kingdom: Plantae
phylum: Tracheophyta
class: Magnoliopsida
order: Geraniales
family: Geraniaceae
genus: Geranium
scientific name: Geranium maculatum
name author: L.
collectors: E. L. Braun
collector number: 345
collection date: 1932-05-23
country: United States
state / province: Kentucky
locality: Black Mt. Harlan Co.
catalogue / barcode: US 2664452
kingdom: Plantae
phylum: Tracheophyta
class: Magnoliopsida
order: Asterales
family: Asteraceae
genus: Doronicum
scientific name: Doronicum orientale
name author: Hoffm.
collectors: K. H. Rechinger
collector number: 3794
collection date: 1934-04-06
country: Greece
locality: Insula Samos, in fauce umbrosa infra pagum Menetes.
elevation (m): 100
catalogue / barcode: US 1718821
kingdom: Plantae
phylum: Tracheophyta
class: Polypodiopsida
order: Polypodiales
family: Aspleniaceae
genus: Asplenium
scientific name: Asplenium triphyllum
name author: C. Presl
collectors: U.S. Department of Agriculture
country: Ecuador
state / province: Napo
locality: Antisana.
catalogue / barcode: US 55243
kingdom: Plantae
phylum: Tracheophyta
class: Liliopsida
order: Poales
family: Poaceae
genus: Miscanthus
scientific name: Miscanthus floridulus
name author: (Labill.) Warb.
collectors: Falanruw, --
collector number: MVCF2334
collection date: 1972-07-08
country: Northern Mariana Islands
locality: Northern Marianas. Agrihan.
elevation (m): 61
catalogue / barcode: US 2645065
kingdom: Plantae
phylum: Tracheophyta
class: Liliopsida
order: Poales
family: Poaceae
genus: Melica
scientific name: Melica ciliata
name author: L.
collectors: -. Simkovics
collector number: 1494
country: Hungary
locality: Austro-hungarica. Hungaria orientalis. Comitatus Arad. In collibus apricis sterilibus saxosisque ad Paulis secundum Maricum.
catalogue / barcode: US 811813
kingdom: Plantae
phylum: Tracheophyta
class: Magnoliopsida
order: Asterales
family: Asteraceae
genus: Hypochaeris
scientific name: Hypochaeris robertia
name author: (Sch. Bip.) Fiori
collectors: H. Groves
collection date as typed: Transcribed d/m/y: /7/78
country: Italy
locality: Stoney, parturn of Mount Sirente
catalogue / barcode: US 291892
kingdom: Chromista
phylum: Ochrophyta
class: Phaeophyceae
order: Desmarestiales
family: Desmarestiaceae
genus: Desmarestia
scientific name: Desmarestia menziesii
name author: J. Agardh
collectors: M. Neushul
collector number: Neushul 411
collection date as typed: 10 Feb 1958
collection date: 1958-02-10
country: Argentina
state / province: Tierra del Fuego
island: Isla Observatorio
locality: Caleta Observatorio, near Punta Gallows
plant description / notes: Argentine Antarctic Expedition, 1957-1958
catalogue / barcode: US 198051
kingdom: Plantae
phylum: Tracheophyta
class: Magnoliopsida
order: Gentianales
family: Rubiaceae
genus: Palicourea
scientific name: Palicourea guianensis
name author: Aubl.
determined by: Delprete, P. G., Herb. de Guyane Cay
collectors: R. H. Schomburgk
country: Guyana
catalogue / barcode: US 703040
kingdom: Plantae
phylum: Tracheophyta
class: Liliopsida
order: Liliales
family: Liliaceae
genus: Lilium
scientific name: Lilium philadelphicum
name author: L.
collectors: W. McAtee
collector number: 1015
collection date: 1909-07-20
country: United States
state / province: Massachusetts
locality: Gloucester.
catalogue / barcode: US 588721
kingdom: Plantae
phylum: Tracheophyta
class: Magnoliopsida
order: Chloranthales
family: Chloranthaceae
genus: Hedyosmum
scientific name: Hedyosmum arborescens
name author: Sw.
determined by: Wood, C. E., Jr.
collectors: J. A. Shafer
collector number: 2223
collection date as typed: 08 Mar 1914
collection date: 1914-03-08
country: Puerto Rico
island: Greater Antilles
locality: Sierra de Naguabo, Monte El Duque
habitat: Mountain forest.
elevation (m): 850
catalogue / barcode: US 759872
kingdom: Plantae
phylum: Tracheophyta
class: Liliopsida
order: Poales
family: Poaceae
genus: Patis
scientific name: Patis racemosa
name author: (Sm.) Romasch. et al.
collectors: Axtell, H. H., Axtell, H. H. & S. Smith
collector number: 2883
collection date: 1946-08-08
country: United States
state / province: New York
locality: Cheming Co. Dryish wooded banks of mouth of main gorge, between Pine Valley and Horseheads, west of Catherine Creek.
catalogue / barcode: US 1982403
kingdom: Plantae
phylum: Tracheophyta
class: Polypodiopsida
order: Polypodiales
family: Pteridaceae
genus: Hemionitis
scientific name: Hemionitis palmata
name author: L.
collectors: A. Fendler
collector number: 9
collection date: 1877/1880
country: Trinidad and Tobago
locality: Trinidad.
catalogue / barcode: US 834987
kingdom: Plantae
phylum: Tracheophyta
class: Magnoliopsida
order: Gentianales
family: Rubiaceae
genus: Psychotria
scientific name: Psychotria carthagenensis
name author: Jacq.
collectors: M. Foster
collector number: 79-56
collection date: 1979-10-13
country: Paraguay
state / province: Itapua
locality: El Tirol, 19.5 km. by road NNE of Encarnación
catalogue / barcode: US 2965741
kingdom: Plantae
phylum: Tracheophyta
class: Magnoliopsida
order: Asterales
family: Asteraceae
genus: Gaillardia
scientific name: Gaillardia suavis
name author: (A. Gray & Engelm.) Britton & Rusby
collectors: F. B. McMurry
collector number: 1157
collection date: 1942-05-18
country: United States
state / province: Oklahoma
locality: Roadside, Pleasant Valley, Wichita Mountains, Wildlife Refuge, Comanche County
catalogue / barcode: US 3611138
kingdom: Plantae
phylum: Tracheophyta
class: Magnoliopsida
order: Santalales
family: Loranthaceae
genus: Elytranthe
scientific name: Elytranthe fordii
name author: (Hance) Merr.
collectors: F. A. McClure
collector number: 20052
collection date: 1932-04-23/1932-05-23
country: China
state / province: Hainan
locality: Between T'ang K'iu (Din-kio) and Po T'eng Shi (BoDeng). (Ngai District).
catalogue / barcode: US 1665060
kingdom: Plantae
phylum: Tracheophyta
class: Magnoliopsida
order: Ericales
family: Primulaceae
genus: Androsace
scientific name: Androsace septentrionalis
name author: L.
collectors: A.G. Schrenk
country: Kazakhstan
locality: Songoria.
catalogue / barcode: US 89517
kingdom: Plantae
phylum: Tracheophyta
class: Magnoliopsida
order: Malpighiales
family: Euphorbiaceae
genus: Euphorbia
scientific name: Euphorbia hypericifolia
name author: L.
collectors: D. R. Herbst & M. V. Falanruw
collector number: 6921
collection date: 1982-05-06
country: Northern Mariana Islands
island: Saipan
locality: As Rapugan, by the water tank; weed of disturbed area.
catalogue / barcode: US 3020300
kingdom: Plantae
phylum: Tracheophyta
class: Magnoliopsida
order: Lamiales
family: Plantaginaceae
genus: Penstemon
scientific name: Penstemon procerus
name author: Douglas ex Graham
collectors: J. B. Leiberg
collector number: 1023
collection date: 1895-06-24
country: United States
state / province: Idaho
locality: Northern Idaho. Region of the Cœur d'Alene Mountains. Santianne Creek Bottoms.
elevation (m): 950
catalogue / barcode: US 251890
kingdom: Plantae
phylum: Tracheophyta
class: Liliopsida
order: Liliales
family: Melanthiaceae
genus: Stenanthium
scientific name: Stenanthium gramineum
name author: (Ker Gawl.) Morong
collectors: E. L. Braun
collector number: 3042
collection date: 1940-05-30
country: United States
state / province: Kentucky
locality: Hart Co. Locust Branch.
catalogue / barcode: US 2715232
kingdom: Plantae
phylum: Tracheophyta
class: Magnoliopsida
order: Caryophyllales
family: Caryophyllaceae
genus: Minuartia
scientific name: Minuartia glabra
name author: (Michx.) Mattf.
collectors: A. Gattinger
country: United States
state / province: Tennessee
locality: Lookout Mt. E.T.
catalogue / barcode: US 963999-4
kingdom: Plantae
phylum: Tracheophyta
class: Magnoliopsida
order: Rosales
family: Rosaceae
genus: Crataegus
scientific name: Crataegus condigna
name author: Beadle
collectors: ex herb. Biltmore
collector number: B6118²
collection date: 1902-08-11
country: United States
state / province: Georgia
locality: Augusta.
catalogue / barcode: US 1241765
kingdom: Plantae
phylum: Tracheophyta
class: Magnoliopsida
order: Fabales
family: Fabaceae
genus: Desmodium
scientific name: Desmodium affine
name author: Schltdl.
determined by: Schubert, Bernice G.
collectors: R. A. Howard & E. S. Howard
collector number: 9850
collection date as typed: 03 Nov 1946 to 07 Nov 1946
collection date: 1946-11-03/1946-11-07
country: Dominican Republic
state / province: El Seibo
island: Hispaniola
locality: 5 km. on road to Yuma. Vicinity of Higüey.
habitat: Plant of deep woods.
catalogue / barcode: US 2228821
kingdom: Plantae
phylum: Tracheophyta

______

Challenge:
Copy the rows above without any changes, from the line containing "catalogue / barcode: US 759872" through the line containing "family: Pteridaceae", both included.

Response for this exercise:
catalogue / barcode: US 759872
kingdom: Plantae
phylum: Tracheophyta
class: Liliopsida
order: Poales
family: Poaceae
genus: Patis
scientific name: Patis racemosa
name author: (Sm.) Romasch. et al.
collectors: Axtell, H. H., Axtell, H. H. & S. Smith
collector number: 2883
collection date: 1946-08-08
country: United States
state / province: New York
locality: Cheming Co. Dryish wooded banks of mouth of main gorge, between Pine Valley and Horseheads, west of Catherine Creek.
catalogue / barcode: US 1982403
kingdom: Plantae
phylum: Tracheophyta
class: Polypodiopsida
order: Polypodiales
family: Pteridaceae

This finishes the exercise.